Recorded data

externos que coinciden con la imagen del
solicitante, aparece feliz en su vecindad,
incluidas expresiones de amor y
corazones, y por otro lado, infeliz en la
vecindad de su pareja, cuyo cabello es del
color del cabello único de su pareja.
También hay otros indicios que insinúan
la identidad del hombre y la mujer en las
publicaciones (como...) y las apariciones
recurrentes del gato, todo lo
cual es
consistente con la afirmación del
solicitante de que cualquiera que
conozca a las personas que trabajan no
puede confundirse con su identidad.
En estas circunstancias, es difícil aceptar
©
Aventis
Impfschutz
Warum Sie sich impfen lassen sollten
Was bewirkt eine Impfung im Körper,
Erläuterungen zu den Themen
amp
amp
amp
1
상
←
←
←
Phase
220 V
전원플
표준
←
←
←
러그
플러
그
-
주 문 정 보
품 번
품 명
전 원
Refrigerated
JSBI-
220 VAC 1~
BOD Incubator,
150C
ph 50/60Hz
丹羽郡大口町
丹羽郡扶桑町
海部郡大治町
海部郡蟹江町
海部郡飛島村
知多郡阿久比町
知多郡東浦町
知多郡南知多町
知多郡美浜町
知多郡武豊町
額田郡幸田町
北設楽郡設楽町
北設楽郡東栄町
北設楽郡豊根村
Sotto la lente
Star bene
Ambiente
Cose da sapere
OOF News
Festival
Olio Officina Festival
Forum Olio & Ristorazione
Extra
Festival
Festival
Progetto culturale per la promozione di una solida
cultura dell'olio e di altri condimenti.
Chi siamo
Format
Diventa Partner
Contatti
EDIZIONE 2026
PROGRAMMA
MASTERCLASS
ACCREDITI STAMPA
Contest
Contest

§ Task objective
In the records above, find the lines containing "vecindad" and copy them.

§ Task output
solicitante, aparece feliz en su vecindad,
vecindad de su pareja, cuyo cabello es del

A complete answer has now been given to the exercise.